Initially intended to be a Sci-Fi Novel, “Imagine a Death” was conceived after experiencing a somber vision of blooded hands being washed in a sink. Lee remarked that this imagery was powerful enough to generate designs of a work of cosmic fiction in her mind. Understanding that this vision had just predetermined a new project, Lee subsequently set about constructing its complementary text. This put her on the path towards completing the final version of the book (which was officially published in September earlier this year).

During the Literary Review, Lee comfortably discussed various anecdotes relating to her writing process for this specific novel. It is worth noting at this juncture that being able to gain insight into the methodology of writing by way of being in an author’s presence as they present their work before you will prove to be invaluable to those who wish to better understand the creative process, especially as it pertains to the publication of modern literature. Furthermore, such events are likely to illuminate the industry for any who aspire to enter it. In no other setting is it possible to discuss as in-depth the various nuances of the writing process and its personalisation from author to author.

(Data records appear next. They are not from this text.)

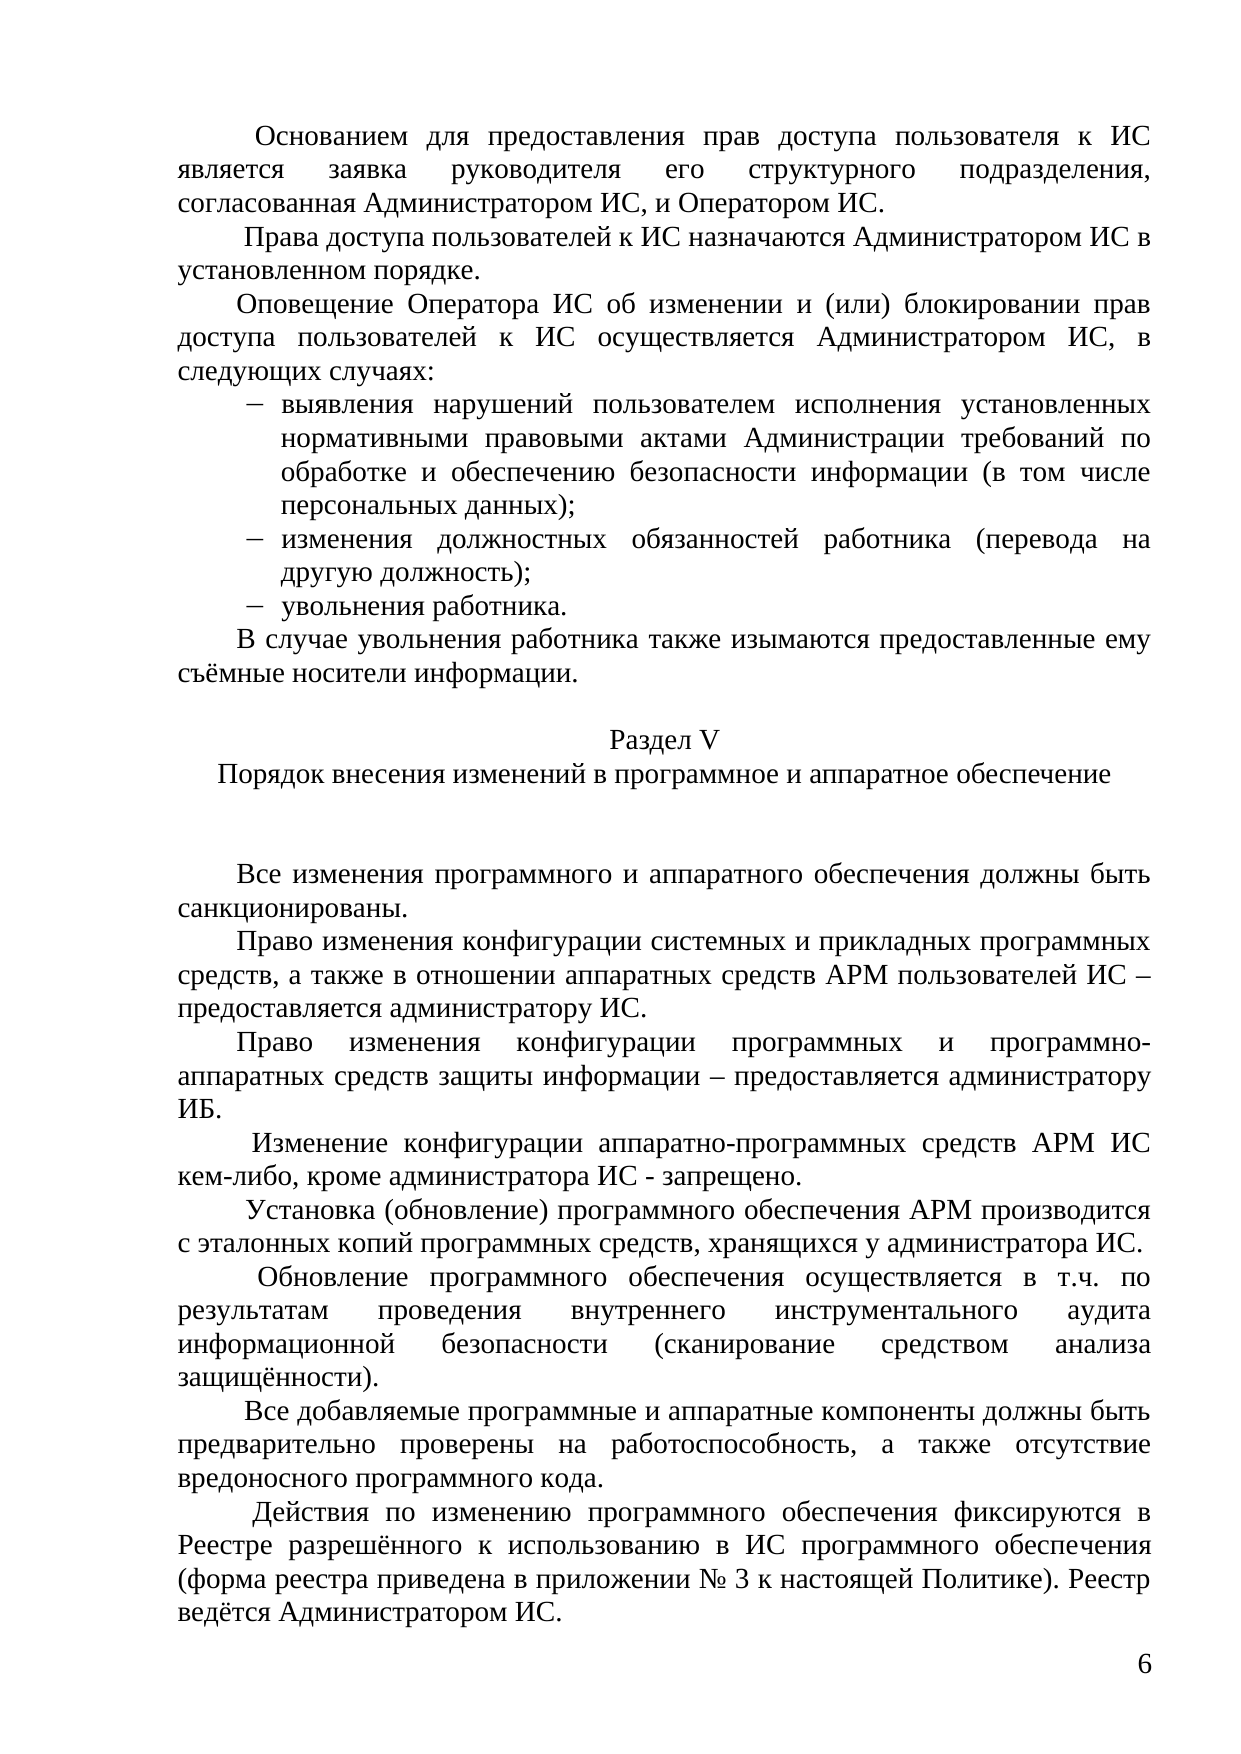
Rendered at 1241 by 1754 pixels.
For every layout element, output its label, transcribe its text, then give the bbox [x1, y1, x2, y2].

text Право изменения конфигурации системных и прикладных программных средств, а также в отношении аппаратных средств АРМ пользователей ИС – предоставляется администратору ИС. [177, 923, 1152, 1024]
text Действия по изменению программного обеспечения фиксируются в Реестре разрешённого к использованию в ИС программного обеспечения (форма реестра приведена в приложении № 3 к настоящей Политике). Реестр ведётся Администратором ИС. [177, 1494, 1152, 1628]
subtitle Порядок внесения изменений в программное и аппаратное обеспечение [177, 756, 1152, 789]
text Право изменения конфигурации программных и программно-аппаратных средств защиты информации – предоставляется администратору ИБ. [177, 1024, 1152, 1125]
text Оповещение Оператора ИС об изменении и (или) блокировании прав доступа пользователей к ИС осуществляется Администратором ИС, в следующих случаях: [177, 286, 1152, 386]
text Все изменения программного и аппаратного обеспечения должны быть санкционированы. [177, 856, 1152, 923]
list выявления нарушений пользователем исполнения установленных нормативными правовыми актами Администрации требований по обработке и обеспечению безопасности информации (в том числе персональных данных); [243, 386, 1152, 521]
text Основанием для предоставления прав доступа пользователя к ИС является заявка руководителя его структурного подразделения, согласованная Администратором ИС, и Оператором ИС. [177, 118, 1152, 219]
text Права доступа пользователей к ИС назначаются Администратором ИС в установленном порядке. [177, 219, 1152, 286]
text Все добавляемые программные и аппаратные компоненты должны быть предварительно проверены на работоспособность, а также отсутствие вредоносного программного кода. [177, 1393, 1152, 1494]
list увольнения работника. [243, 588, 1152, 622]
subtitle Раздел V [177, 722, 1152, 756]
text В случае увольнения работника также изымаются предоставленные ему съёмные носители информации. [177, 622, 1152, 689]
text Установка (обновление) программного обеспечения АРМ производится с эталонных копий программных средств, хранящихся у администратора ИС. [177, 1192, 1152, 1259]
text Обновление программного обеспечения осуществляется в т.ч. по результатам проведения внутреннего инструментального аудита информационной безопасности (сканирование средством анализа защищённости). [177, 1259, 1152, 1393]
text Изменение конфигурации аппаратно-программных средств АРМ ИС кем-либо, кроме администратора ИС - запрещено. [177, 1125, 1152, 1192]
list изменения должностных обязанностей работника (перевода на другую должность); [243, 521, 1152, 588]
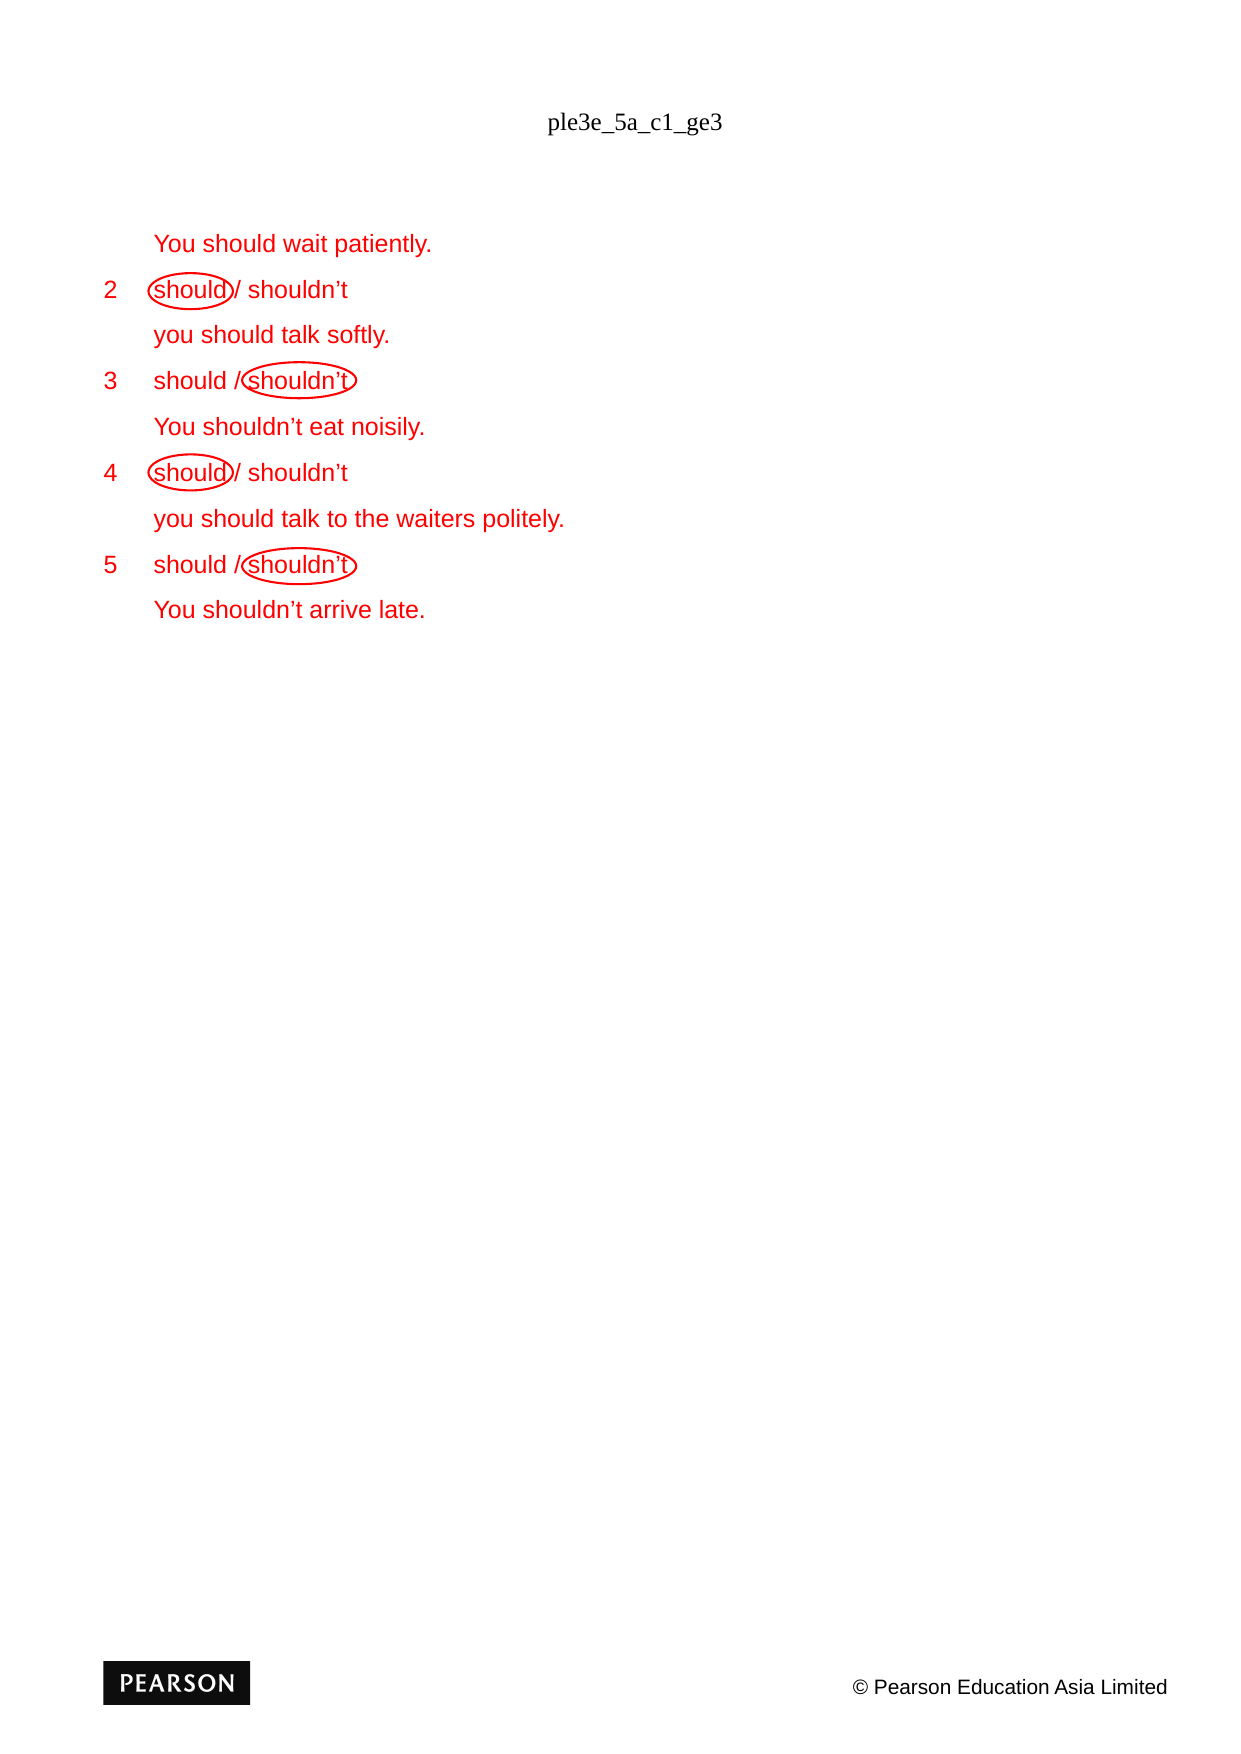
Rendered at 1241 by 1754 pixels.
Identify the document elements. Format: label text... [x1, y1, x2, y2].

text You shouldn’t arrive late. [103, 582, 1166, 628]
text you should talk softly. [103, 307, 1166, 353]
text you should talk to the waiters politely. [103, 491, 1166, 536]
text 2 should / shouldn’t [103, 261, 1166, 307]
text 3 should / shouldn’t [103, 353, 1166, 399]
text You shouldn’t eat noisily. [103, 399, 1166, 445]
text 5 should / shouldn’t [103, 536, 1166, 582]
picture [103, 1661, 251, 1705]
text You should wait patiently. [103, 216, 1166, 261]
text 4 should / shouldn’t [103, 445, 1166, 491]
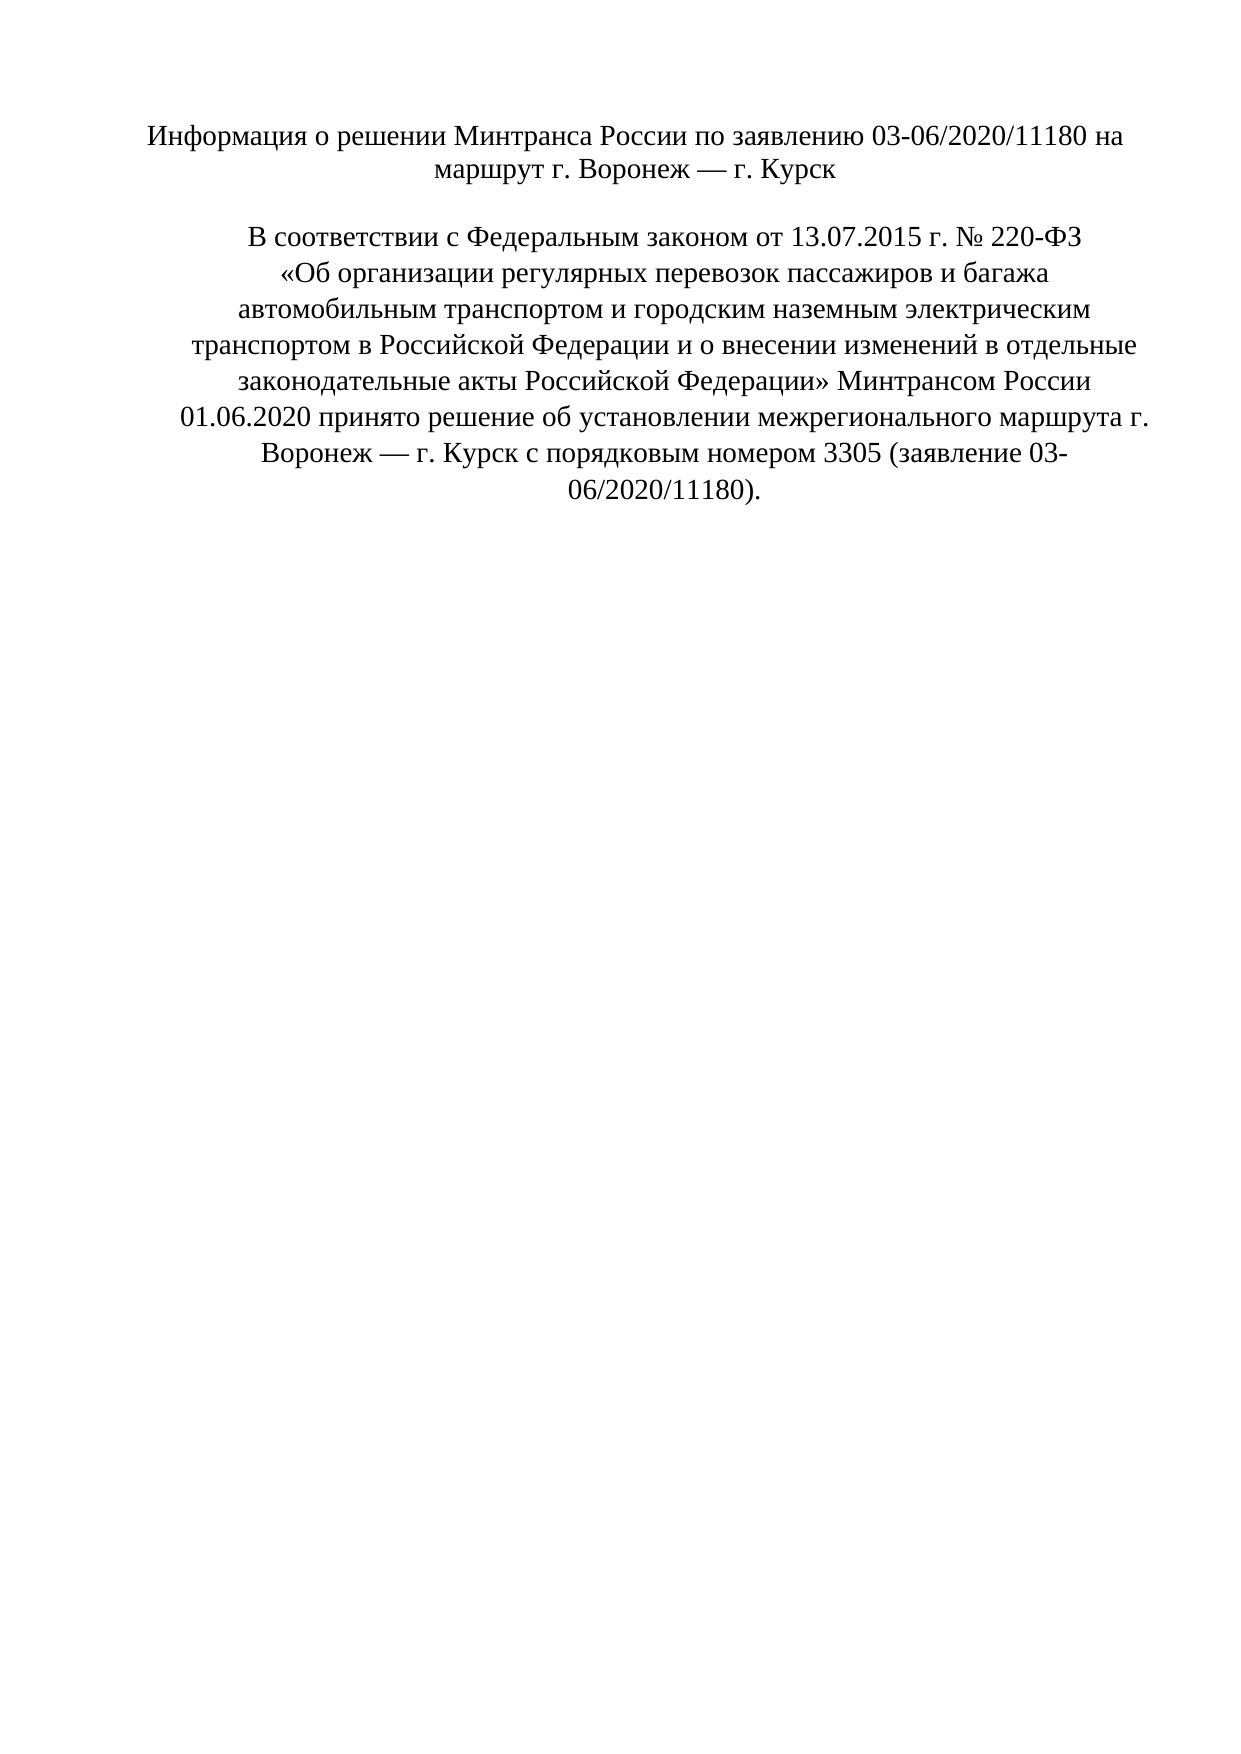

From what was communicated by the author, as well as in the excerpts that were read, it is easy to understand how Lee’s book justifies its title. Remembering again the pivotal scene of the blooded hands, it is possible to draw an immediate comparison with the wider body of work as a whole as a presentation of suffrage. The cleaning of the hands, much like the novel itself, are meant to represent the cleansing of trauma. This depth of understanding of the novel can only be ascertained with the help of the author. Herein lies the value of the Literary Series.

Choosing to explore the non-human world seemingly allowed Lee to better convey her overall sentiment, without the complication that might be brought about by human characters. Another benefit of vocalizing the inanimate or linguistically ineligible is that the settings of the text are vitalised and a variety of unique narratives can be offered. Brought forth in these different ways, Lee’s descriptive style seems to flourish.